BLACKSBURG, Va (Reuters) - By all accounts, the prayers started even before the gunshots stopped at Virginia Tech university, and the pleas to God from grief-stricken survivors of the massacre have continued ever since.
“God cares about Virginia Tech,” said Megan Martin, 24, joining about a dozen fellow students in a traveling prayer vigil that rambled across the sprawling campus a day after the worst U.S. shooting spree in modern history.
Carrying placards reading: “Jesus loves you,” “God knows and He cares,” and “Can we pray with you?” the small knot of students worked their way through the university grounds in Blacksburg, a Bible Belt town in the mountains of southwest Virginia.
At a memorial service on Tuesday, speakers including U.S. President George W. Bush urged students to persevere in hope or comfort one another in prayer as they struggled to cope.
“As the scripture tells us, don’t be overcome by evil, but overcome evil with good,” Bush told the emotional students a day after Cho Seung-Hui, 23, an English literature student, gunned down 32 students and professors before killing himself.
Makeshift memorials have sprung up across the campus as students scrawled messages on banners in remembrance of the dead.
“God bless you Jarrett, your family, friends, and all of the victims and those around you. Enjoy the Lord’s kingdom,” read one note, referring to Jarrett Lane, an engineering student killed in the massacre.
“Be strong and courageous, Do not be terrified; for the Lord God is with you wherever you go,” read another, quoting the Bible.
“God is on our side,” said a third, signed only “Shawn B.”
Churches all over Blacksburg, a pretty mountain town, opened their doors the day of the shooting and have been welcoming mourners ever since.
At St. Francis Anglican Church a block from campus, a sign welcomed all for prayers throughout the day, adding: “priest available.” Inside, Vicar Chip Sills greeted a slow trickle of visitors with a handshake.
“I’m really just poised and ready for anything. Many people have a delayed reaction,” said Sills.
At a massive candlelight vigil on Tuesday, female students knelt before Pastor Josh Akin as he sang “Amazing Grace.”
“This is the Bible Belt, a lot of these young people already know the love of God,” Akin said.
After the vigil, 22-year-old Adam Henry said he always prayed, but that this week his prayers had been “a little longer” than usual.
“You’ve got to keep your focus on faith,” he said.
John Stremlau, associate director of peace programs at The Carter Center in Atlanta, said Americans will look to religion to help them cope with the massacre, as they have in dealing with past shocks like the September 11 attacks.
“The terrible scale of this forces people to go back to their souls,” said Stremlau in a telephone interview.

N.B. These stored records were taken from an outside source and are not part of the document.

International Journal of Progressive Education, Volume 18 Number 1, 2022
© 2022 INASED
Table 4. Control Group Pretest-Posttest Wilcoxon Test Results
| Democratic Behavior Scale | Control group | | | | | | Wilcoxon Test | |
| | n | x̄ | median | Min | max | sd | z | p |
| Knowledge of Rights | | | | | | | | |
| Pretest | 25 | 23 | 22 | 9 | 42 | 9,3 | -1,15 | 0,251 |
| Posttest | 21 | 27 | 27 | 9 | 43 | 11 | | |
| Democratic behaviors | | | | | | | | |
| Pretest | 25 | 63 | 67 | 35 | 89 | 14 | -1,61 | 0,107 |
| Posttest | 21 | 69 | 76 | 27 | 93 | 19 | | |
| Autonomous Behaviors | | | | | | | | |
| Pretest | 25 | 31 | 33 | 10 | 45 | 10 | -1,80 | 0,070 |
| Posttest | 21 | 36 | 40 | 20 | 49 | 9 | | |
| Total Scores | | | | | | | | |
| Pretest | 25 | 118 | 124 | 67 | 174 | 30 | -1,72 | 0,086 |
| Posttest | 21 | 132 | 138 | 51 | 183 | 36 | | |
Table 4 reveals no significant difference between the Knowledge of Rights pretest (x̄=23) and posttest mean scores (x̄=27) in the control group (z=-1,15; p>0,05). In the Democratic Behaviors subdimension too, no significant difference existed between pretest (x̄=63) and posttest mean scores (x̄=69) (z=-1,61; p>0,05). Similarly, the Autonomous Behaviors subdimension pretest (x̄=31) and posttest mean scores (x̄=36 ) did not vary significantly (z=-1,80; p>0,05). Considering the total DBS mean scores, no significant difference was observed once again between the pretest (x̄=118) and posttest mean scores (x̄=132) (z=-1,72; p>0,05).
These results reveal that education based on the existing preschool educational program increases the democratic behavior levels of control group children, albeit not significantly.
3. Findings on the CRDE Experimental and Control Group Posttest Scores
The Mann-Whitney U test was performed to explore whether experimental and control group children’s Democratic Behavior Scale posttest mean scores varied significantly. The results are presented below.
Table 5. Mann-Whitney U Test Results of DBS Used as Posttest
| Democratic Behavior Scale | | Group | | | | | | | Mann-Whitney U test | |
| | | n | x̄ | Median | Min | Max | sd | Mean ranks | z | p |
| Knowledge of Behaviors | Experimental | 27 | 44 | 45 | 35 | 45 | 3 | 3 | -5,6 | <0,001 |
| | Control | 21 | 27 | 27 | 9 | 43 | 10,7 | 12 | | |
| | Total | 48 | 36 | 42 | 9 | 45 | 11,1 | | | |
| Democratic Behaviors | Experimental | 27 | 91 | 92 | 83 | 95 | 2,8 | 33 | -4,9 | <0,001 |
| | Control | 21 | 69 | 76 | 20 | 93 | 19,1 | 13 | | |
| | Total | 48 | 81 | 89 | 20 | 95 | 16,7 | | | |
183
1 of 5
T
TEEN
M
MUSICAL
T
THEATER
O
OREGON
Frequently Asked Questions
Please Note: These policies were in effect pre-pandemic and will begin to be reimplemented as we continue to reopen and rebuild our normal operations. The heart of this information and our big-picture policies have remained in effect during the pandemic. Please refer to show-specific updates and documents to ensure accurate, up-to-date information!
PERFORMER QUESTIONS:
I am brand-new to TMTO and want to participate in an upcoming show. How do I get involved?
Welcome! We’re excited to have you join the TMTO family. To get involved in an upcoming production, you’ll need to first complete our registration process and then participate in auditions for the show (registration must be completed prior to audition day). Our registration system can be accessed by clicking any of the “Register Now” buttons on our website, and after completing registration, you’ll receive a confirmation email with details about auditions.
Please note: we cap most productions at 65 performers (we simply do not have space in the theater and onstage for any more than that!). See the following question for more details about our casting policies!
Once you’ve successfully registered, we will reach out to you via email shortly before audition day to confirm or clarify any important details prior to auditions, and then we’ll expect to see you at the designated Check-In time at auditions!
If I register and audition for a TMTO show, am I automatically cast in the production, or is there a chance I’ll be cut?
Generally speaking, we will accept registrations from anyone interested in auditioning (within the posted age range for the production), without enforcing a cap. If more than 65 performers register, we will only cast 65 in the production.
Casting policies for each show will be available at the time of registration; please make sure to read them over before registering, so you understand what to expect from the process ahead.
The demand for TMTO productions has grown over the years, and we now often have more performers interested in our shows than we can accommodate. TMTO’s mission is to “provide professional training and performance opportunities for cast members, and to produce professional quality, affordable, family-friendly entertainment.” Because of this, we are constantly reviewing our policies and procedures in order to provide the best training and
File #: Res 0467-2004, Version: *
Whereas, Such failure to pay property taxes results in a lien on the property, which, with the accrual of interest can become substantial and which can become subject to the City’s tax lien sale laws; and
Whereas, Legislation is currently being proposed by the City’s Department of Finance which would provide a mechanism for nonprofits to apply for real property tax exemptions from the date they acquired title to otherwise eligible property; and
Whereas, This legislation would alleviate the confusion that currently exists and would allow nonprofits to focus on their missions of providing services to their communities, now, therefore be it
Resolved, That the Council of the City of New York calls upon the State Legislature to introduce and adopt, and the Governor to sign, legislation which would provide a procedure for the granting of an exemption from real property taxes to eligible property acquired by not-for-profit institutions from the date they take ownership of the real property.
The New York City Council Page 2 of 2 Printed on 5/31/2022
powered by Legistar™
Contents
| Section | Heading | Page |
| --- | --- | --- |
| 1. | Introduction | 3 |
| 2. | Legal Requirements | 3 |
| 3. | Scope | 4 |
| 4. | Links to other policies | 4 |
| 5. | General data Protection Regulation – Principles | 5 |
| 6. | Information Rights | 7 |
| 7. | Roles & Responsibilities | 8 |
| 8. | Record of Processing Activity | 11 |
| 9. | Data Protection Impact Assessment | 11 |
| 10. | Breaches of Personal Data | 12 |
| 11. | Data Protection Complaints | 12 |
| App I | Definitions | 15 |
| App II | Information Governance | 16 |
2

Because the gunman was not motivated by religion, Stremlau said the nation might find it easier to unite.
“There is no sectarian aspect ... so we can seek solace in a common faith that there is still meaning out there.”
While most students at Virginia Tech are Christian, the Jewish community also mourned the loss of friends and a beloved professor, Israeli Holocaust survivor Liviu Libresco.
“They are not so much looking for answers or philosophical insight, they’re looking for a shoulder to cry on,” Rabbi Yossel Kranz said of the students he’s comforted. “That’s really what we need to do right now. We need to mourn.”